N.C. commission grapples with giant courthouse portrait of slave-owning judge
Civil rights leaders and academics have long called for the removal of a large portrait of former Chief Justice Thomas Ruffin that hangs directly behind the bench of the North Carolina Supreme Court. Ruffin trafficked in human beings, he beat and raped an enslaved person named Bridget Murphey, and his rulings on behalf of the court sanctioned brutality by other enslavers. In an infamous 1829 decision, he wrote that "the power of the master must be absolute to render the submission of the slave perfect."
This week, a commission appointed by the North Carolina Supreme Court recommended that the painting be replaced with a smaller portrait of Ruffin. But three of the 15 members — including prominent racial justice activist Bree Newsome Bass, who in 2015 climbed a flagpole on the South Carolina statehouse grounds to remove a Confederate flag — disagreed with the decision.
The commission, which includes former high court justices, suggested that the court commission a new painting of Ruffin that isn't larger than the other justices' portraits that hang in the courtroom.

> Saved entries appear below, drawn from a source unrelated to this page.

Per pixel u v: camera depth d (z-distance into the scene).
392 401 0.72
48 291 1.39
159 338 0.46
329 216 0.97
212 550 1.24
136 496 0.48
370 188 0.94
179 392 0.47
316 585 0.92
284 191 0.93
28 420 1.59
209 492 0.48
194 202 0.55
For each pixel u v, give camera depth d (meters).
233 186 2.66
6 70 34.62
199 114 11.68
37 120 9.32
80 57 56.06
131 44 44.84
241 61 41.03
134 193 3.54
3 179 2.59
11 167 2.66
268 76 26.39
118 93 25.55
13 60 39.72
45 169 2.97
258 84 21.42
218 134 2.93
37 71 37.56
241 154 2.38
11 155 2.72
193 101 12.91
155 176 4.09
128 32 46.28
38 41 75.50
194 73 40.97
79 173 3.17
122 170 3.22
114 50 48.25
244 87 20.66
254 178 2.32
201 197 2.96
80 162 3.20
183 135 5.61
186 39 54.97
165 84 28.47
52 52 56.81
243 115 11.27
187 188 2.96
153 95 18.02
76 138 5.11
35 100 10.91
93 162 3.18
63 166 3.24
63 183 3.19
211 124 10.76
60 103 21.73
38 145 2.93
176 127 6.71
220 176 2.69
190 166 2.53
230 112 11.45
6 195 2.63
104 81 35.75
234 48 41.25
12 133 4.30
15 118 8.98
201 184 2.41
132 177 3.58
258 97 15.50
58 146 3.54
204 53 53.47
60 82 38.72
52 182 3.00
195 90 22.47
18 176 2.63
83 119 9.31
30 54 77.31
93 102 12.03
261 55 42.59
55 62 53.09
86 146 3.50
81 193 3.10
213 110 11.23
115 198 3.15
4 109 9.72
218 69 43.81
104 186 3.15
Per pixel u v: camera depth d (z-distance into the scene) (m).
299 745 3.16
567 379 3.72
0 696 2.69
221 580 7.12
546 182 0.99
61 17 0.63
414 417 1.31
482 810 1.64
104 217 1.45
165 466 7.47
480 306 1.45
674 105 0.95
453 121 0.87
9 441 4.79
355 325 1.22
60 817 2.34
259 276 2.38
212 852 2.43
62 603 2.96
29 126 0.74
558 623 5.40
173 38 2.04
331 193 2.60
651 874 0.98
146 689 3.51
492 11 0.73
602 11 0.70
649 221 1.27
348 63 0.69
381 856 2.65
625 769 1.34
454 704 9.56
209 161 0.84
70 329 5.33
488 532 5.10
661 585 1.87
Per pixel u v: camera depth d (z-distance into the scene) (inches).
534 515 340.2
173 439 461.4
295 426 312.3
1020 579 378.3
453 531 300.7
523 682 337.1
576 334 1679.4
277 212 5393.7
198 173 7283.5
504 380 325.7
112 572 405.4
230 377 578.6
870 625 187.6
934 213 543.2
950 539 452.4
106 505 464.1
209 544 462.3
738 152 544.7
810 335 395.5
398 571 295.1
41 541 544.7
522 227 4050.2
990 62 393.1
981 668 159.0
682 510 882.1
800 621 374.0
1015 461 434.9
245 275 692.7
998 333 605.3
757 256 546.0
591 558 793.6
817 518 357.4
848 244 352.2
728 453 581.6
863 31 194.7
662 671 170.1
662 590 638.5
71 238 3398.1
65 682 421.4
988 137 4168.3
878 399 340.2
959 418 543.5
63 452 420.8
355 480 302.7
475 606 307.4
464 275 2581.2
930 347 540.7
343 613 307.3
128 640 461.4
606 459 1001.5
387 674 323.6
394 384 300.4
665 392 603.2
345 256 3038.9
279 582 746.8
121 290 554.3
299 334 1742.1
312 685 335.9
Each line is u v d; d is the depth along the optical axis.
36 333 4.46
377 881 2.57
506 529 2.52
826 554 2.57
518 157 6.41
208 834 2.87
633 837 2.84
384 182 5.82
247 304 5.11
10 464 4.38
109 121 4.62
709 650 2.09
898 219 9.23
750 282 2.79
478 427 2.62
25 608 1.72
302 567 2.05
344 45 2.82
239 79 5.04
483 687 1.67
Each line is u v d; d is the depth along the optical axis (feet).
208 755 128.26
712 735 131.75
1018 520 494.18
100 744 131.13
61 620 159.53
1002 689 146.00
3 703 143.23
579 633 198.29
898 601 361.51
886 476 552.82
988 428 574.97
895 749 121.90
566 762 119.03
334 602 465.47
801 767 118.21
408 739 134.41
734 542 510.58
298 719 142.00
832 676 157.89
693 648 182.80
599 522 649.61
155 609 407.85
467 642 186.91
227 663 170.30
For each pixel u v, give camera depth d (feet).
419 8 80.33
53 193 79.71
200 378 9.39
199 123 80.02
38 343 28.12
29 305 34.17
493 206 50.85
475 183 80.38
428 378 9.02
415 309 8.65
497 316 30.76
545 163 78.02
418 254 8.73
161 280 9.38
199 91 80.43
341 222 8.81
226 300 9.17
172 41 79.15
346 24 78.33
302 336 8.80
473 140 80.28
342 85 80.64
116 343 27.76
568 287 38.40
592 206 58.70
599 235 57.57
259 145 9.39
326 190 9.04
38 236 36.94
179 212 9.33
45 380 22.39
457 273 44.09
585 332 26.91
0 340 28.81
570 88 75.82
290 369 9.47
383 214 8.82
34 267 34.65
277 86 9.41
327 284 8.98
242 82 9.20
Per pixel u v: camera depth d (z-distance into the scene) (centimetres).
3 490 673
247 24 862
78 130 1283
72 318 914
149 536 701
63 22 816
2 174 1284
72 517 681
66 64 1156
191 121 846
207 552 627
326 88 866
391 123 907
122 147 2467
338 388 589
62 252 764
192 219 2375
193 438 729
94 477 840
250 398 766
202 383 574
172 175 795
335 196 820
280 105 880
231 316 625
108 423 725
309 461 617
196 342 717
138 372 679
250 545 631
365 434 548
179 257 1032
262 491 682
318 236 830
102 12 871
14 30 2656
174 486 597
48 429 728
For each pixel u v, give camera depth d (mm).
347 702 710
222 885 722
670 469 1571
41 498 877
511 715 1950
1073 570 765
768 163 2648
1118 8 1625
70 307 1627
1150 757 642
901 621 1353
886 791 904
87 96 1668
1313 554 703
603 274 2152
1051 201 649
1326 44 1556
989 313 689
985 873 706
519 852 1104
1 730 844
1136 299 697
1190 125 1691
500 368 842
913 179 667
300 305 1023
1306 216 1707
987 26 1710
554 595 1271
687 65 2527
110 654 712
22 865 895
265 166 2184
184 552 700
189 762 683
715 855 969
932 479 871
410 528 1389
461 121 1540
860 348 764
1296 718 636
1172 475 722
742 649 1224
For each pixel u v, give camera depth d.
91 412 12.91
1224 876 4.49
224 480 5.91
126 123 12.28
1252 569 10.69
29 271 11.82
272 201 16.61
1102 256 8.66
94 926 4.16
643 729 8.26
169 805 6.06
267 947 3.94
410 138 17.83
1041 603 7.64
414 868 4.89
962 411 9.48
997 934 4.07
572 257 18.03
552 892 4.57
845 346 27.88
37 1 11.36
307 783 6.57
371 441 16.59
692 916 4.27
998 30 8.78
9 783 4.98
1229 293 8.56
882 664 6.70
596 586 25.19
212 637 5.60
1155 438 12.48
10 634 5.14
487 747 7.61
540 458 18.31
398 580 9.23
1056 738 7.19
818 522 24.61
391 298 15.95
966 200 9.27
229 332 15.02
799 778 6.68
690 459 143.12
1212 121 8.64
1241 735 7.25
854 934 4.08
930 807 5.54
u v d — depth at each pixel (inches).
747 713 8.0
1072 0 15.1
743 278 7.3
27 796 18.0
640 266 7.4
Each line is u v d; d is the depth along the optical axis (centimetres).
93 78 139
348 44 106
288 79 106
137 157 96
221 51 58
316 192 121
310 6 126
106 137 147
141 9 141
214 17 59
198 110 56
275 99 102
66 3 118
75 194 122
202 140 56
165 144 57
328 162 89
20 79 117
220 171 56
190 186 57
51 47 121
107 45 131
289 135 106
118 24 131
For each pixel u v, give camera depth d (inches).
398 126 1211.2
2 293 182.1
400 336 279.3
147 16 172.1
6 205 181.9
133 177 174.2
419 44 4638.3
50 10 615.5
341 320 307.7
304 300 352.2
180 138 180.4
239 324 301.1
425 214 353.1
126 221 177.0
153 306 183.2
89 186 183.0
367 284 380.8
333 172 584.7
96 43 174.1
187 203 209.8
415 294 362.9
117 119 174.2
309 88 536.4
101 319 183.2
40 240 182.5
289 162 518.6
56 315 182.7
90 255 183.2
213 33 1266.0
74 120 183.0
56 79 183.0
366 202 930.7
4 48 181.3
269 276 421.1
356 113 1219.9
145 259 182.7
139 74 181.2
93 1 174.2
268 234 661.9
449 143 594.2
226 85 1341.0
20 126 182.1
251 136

It also suggested that the new, smaller portrait be moved to the side and the high court's seal be placed instead in the central spot, where Ruffin's large portrait now hangs.
Newsome Bass voiced her opposition to hanging any portrait of Ruffin and instead called for removing all portraits from the courtroom. Her statement was signed by two other commissioners, Lyniese Williams and Darin Waters, and described the historical context in which the tradition of displaying justices' portraits began.
"The original purpose of hanging the portraits in 1888 was to venerate three particular justices who were significant to the Confederacy," the statement noted, referring to Ruffin and Justices Thomas Samuel Ashe and Edwin Reade.
Sally Greene, an attorney and Orange County commissioner who has publicly called for Ruffin's portrait to come down, said in an interview with Facing South that she agrees with Newsome Bass. "Since courtrooms should be neutral spaces where blind justice is administered, any portrait challenges that neutrality," she said. Greene noted that the high courts of Alabama, Georgia, and South Carolina don't display portraits in their courtrooms.
Until six months ago, a life-sized statue of Ruffin greeted people entering the North Carolina Court of Appeals. When protests over police brutality and racial injustice erupted on the streets of Raleigh this summer, protesters broke windows near a gate that was just a few feet from the statue, which was removed several weeks later.
Across the street from the high court, several monuments to Confederate soldiers were removed from the grounds of the former state capitol, which now serves as offices for the governor and his staff. Dozens of Confederate monuments in North Carolina have been removed by authorities or torn down by protesters in recent years. Similar statues glorifying the slavocracy have come down around the South.
Earlier this year, a descendant of Ruffin and Murphey, Leslie Jackson, called on the courts to remove Ruffin's portrait. "He was a monster," she told Facing South.
The commission to address the Ruffin portrait was established in 2018, but it had no members until appointments last year by Chief Justice Cheri Beasley, who just lost her seat to a Republican challenger, fellow Justice Paul Newby.
Williams, a professor of art history at UNC-Chapel Hill, said that an alternative recommendation to hang the new smaller Ruffin portrait in a less prominent position lost by one vote. Newsome Bass argued that if the portraits remain in the courtroom, questions about Ruffin will keep coming up in the future.
Newsome Bass and Williams emphasized that courts should try to ensure that all parties feel like they're getting an impartial hearing. Newsome Bass said the North Carolina Supreme Court "should strive with every effort to maintain a position of neutrality and a commitment to the concept of blind justice," which is symbolized in the image of Lady Justice on the court's seal.
The high court could soon act on the commission's recommendations. In January, a new court will convene with a smaller Democratic majority, after the GOP swept appellate court elections this year.
In her own dissenting statement, Williams pleaded with the court. Knowing that people could enter the courtroom and "believe the portraits that hang there communicate a prejudiced space," she asked, "what will you do?"